Sonoma County expects so many applications for cannabis land-use permits that it has hired 14 additional regulators. There are rules for groundwater management, mandatory use of renewable energy, setbacks from highways and schools, and requirements for elaborate security plans.
“Without a shadow of a doubt, cannabis is going to be the most difficult crop to grow in Sonoma County,” says Fifth District County Supervisor Lynda Hopkins.
The vineyards own all the good land, and no one knows if they’ll want to expand into cannabis cultivation, as a handful have done in Oregon.
Tom Rodrigues, who owns Maple Creek Winery in the hills of neighboring Mendocino County, is bullish on the regulated commercial cannabis market. Rodrigues sits on two advisory boards — one for cannabis, one for wine.
He says he grows pot for personal use, but has no plans to slap the Maple Creek label on the green, resinous buds.
“My first passion is the wine,” he says. “If the laws were different I could grow (cannabis) because I have 164 acres here. But I would have to move my tasting room off the property, because the law is that you cannot be selling alcohol and growing cannabis on the same property.”
In terms of the market, Rodrigues thinks fine wine drinkers are a natural clientele for Emerald Triangle cannabis.
“I speak to people every day here in the tasting room and people want to know about it. It’s no longer hush-hush. ‘I’m from Iowa, I’ve heard Mendocino County has great cannabis. Where can I get some?’ ” Rodrigues says.
They’ll have to wait until Jan. 1. That’s when retail recreational marijuana opens for business in California.
A preview was available at the recent Cannabis Business Summit & Expo down the highway in Oakland. Vendors were there hawking the latest in cannabis farm security, insurance, fertilizers, grow lights, potting soils and consumables.
Humberto Torres is the COO of GFarma Labs, a company that infuses chocolates and lemonades, as well as sells marijuana bud.

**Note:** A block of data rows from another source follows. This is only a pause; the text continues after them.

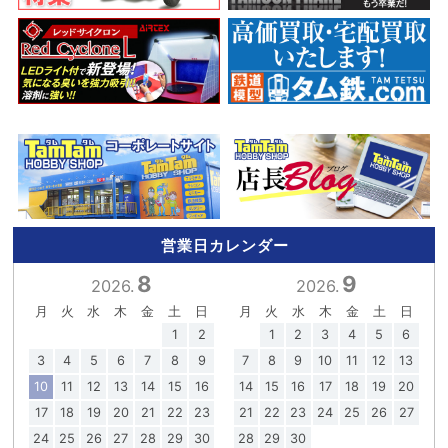
営業日カレンダー
8
9
2026.
2026.
月
火
水
木
金
土
日
月
火
水
木
金
土
日
1
2
1
2
3
4
5
6
3
4
5
6
7
8
9
7
8
9
10
11
12
13
10
11
12
13
14
15
16
14
15
16
17
18
19
20
17
18
19
20
21
22
23
21
22
23
24
25
26
27
24
25
26
27
28
29
30
28
29
30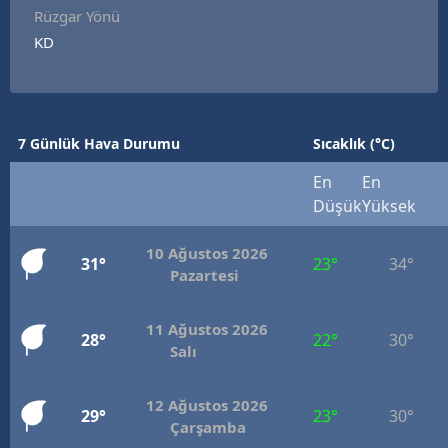
Rüzgar Yönü
KD
7 Günlük Hava Durumu
Sıcaklık (°C)
En
En
Düşük
Yüksek
10 Ağustos 2026
31°
23°
34°
Pazartesi
11 Ağustos 2026
28°
22°
30°
Salı
12 Ağustos 2026
29°
23°
30°
Çarşamba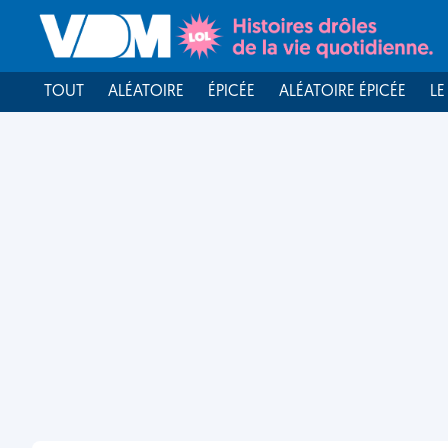
TOUT
ALÉATOIRE
ÉPICÉE
ALÉATOIRE ÉPICÉE
LE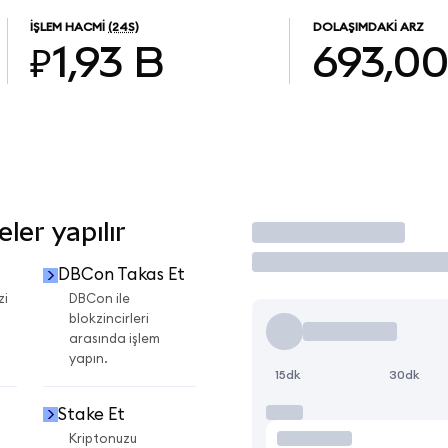
İŞLEM HACMI
(24S)
DOLAŞIMDAKI ARZ
₽1,93 B
693,0
er yapılır
İşlem Yap
DBCon Takas Et
zi
DBCon ile
blokzincirleri
arasında işlem
yapın.
15dk
30dk
Stake Et
Kriptonuzu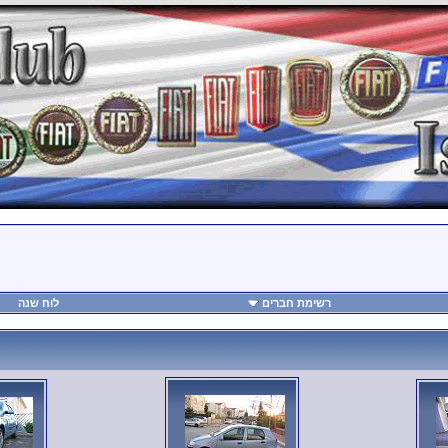
רשימת חברים
לוח שנה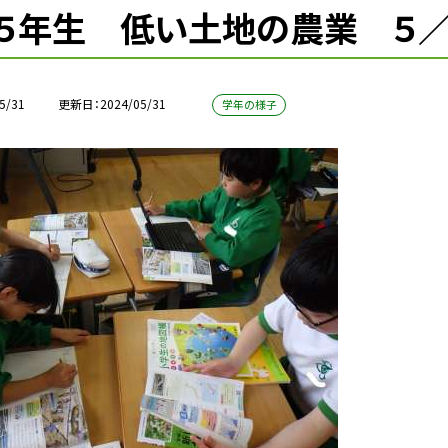
５年生 低い土地の農業 ５／
5/31
更新日
2024/05/31
学年の様子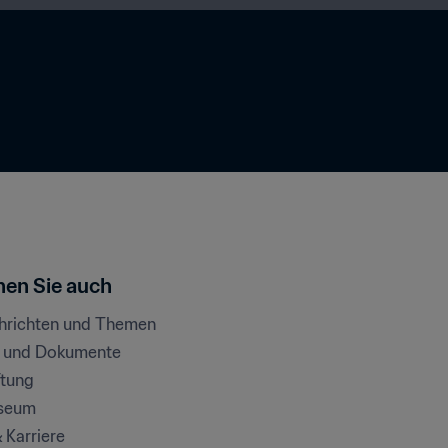
en Sie auch
chrichten und Themen
e und Dokumente
ftung
seum
& Karriere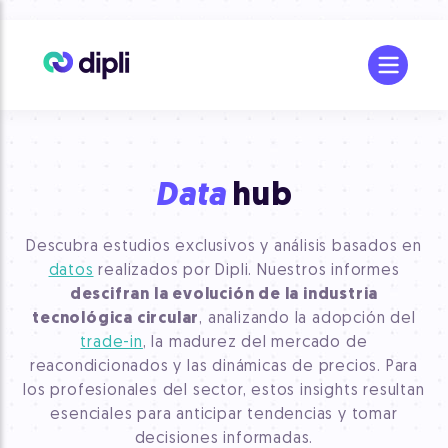
Data
hub
Descubra estudios exclusivos y análisis basados en
datos
realizados por Dipli. Nuestros informes
descifran la evolución de la industria
tecnológica circular
, analizando la adopción del
trade-in
, la madurez del mercado de
reacondicionados y las dinámicas de precios. Para
los profesionales del sector, estos insights resultan
esenciales para anticipar tendencias y tomar
decisiones informadas.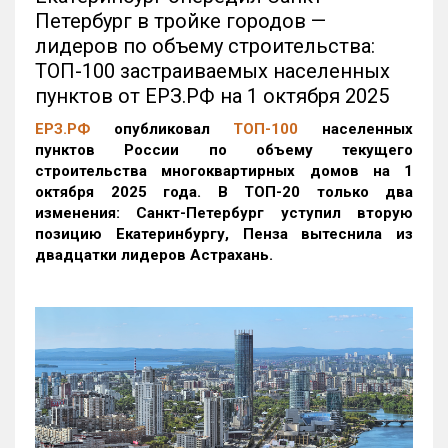
Петербург в тройке городов —
лидеров по объему строительства:
ТОП-100 застраиваемых населенных
пунктов от ЕРЗ.РФ на 1 октября 2025
ЕРЗ.РФ
опубликовал
ТОП-100
населенных
пунктов России по объему текущего
строительства многоквартирных домов на 1
октября 2025 года. В ТОП-20 только два
изменения: Санкт-Петербург уступил вторую
позицию Екатеринбургу, Пенза вытеснила из
двадцатки лидеров Астрахань.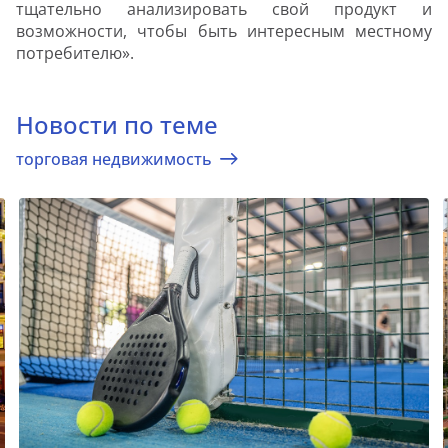
тщательно анализировать свой продукт и
возможности, чтобы быть интересным местному
потребителю».
Новости по теме
торговая недвижимость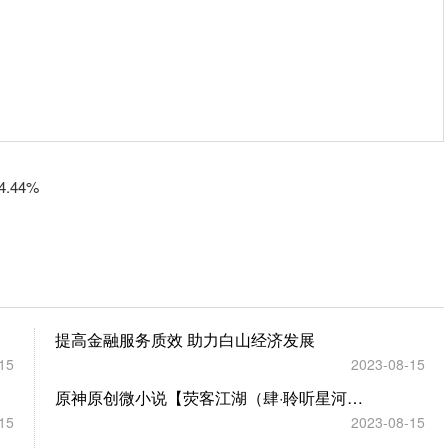
.44%
提高金融服务质效 助力白山经济发展
15
2023-08-15
原神原创微小说【荧客江湖（肆·聆听星河之音）】
15
2023-08-15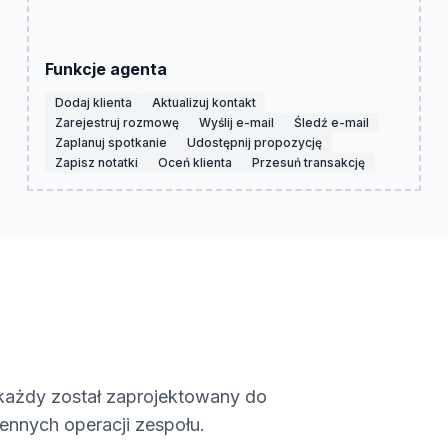
Funkcje agenta
Dodaj klienta
Aktualizuj kontakt
Zarejestruj rozmowę
Wyślij e-mail
Śledź e-mail
Zaplanuj spotkanie
Udostępnij propozycję
Zapisz notatki
Oceń klienta
Przesuń transakcję
- każdy został zaprojektowany do
ennych operacji zespołu.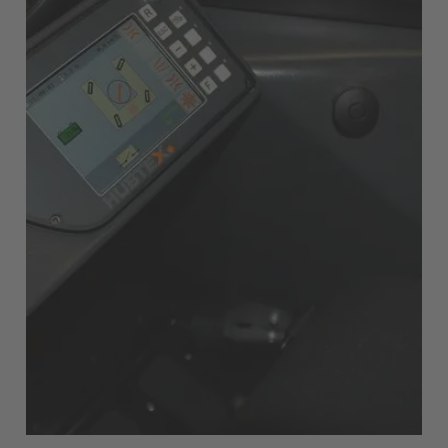
Österreich
Deutsch
Polska
Polski
Türkiye
Türkçe
English Neutral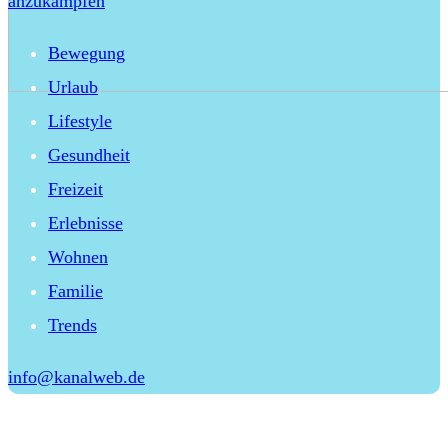
anzukämpfen
Bewegung
Urlaub
Lifestyle
Gesundheit
Freizeit
Erlebnisse
Wohnen
Familie
Trends
info@kanalweb.de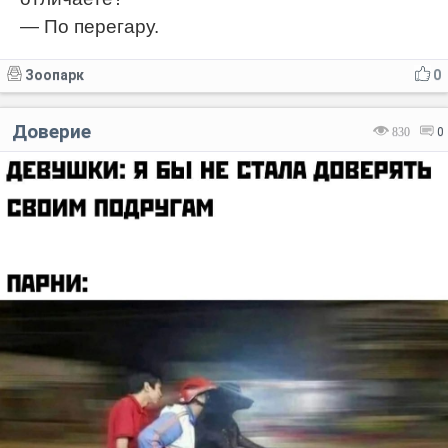
— По перегару.
Зоопарк
0
Доверие
830
0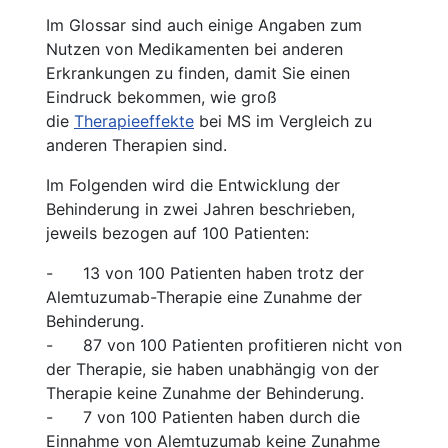
Im Glossar sind auch einige Angaben zum
Nutzen von Medikamenten bei anderen
Erkrankungen zu finden, damit Sie einen
Eindruck bekommen, wie groß
die
Therapieeffekte
bei MS im Vergleich zu
anderen Therapien sind.
Im Folgenden wird die Entwicklung der
Behinderung in zwei Jahren beschrieben,
jeweils bezogen auf 100 Patienten:
- 13 von 100 Patienten haben trotz der
Alemtuzumab-Therapie eine Zunahme der
Behinderung.
- 87 von 100 Patienten profitieren nicht von
der Therapie, sie haben unabhängig von der
Therapie keine Zunahme der Behinderung.
- 7 von 100 Patienten haben durch die
Einnahme von Alemtuzumab keine Zunahme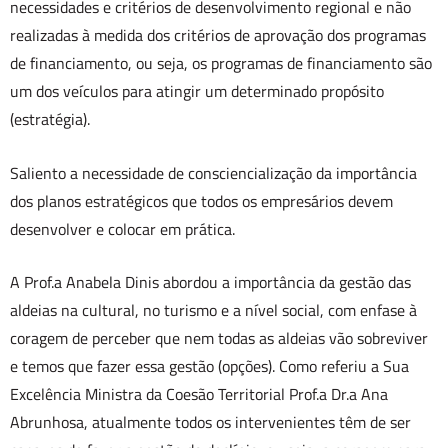
necessidades e critérios de desenvolvimento regional e não
realizadas à medida dos critérios de aprovação dos programas
de financiamento, ou seja, os programas de financiamento são
um dos veículos para atingir um determinado propósito
(estratégia).
Saliento a necessidade de consciencialização da importância
dos planos estratégicos que todos os empresários devem
desenvolver e colocar em prática.
A Prof.a Anabela Dinis abordou a importância da gestão das
aldeias na cultural, no turismo e a nível social, com enfase à
coragem de perceber que nem todas as aldeias vão sobreviver
e temos que fazer essa gestão (opções). Como referiu a Sua
Excelência Ministra da Coesão Territorial Prof.a Dr.a Ana
Abrunhosa, atualmente todos os intervenientes têm de ser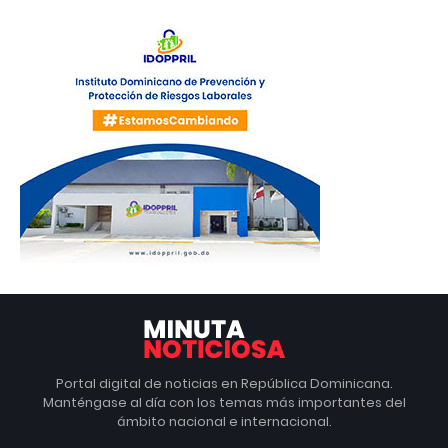
Portal digital de noticias en República Dominicana.
Manténgase al día con los temas más importantes del
ámbito nacional e internacional.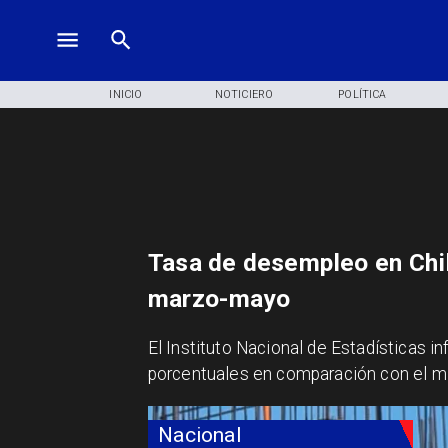
INICIO
NOTICIERO
POLÍTICA
Tasa de desempleo en Chil
marzo-mayo
El Instituto Nacional de Estadísticas 
porcentuales en comparación con el mi
Nacional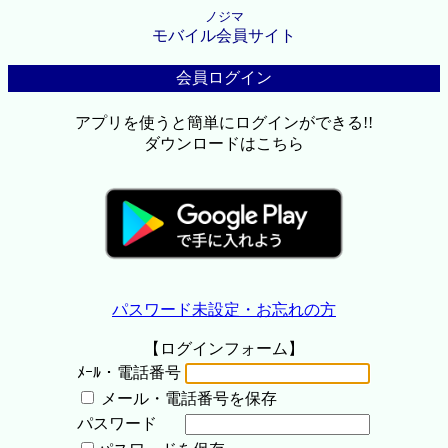
ノジマ
モバイル会員サイト
会員ログイン
アプリを使うと簡単にログインができる!!
ダウンロードはこちら
パスワード未設定・お忘れの方
【ログインフォーム】
ﾒｰﾙ・電話番号
メール・電話番号を保存
パスワード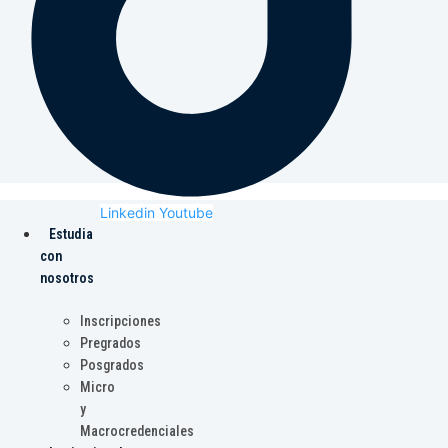
Linkedin
Youtube
Estudia
con
nosotros
Inscripciones
Pregrados
Posgrados
Micro
y
Macrocredenciales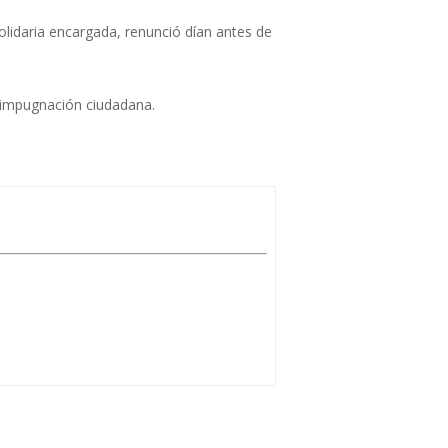
idaria encargada, renunció dían antes de
 impugnación ciudadana.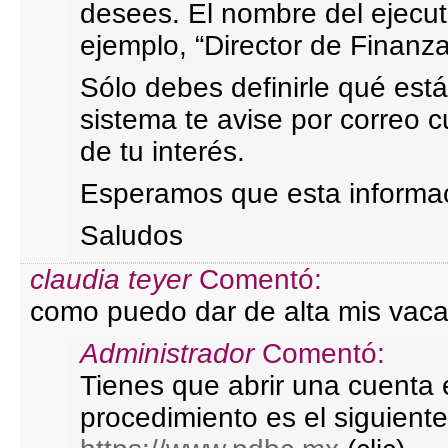
desees. El nombre del ejecuti
ejemplo, “Director de Finanza
Sólo debes definirle qué est
sistema te avise por correo
de tu interés.
Esperamos que esta informac
Saludos
claudia teyer
Comentó:
como puedo dar de alta mis vac
Administrador
Comentó:
Tienes que abrir una cuenta
procedimiento es el siguiente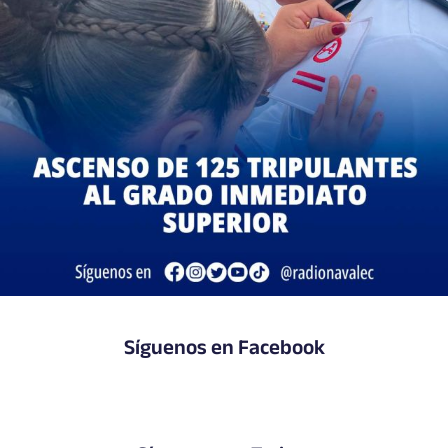
Síguenos en Facebook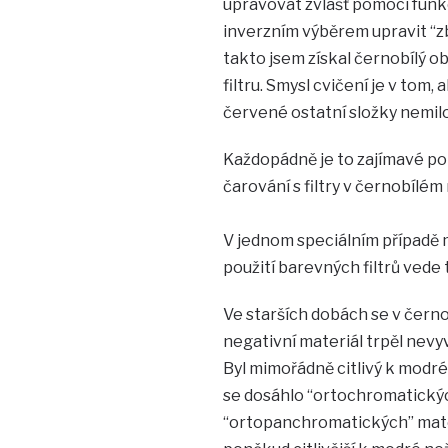
upravovat zvlášť pomocí fun
inverzním výběrem upravit “z
takto jsem získal černobílý o
filtru. Smysl cvičení je v tom,
červené ostatní složky nemil
Každopádně je to zajímavé pol
čarování s filtry v černobílém
V jednom speciálním případě m
použití barevných filtrů vede
Ve starších dobách se v černob
negativní materiál trpěl nev
Byl mimořádně citlivý k modré
se dosáhlo “ortochromatickýc
“ortopanchromatických” mater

In Sonoma County, the talk is all about the marriage of wine and cannabis, but at the trade show, Torres sees alcohol as the competition. “Instead of coming home and pouring myself a glass of chardonnay,” he says, “I’d make a (cannabis) tea, 2 ½ milligrams, and take that and try to take the edge off.”
The two industries will come together next month for the first time at the Wine & Weed Symposium in the city of Santa Rosa to explore cooperation and competition.
What will north coast tourists be looking for: a wine with notes of berry, leather, and a hint of quince or a joint that delivers a calming body buzz with a cerebral creative boost — or both?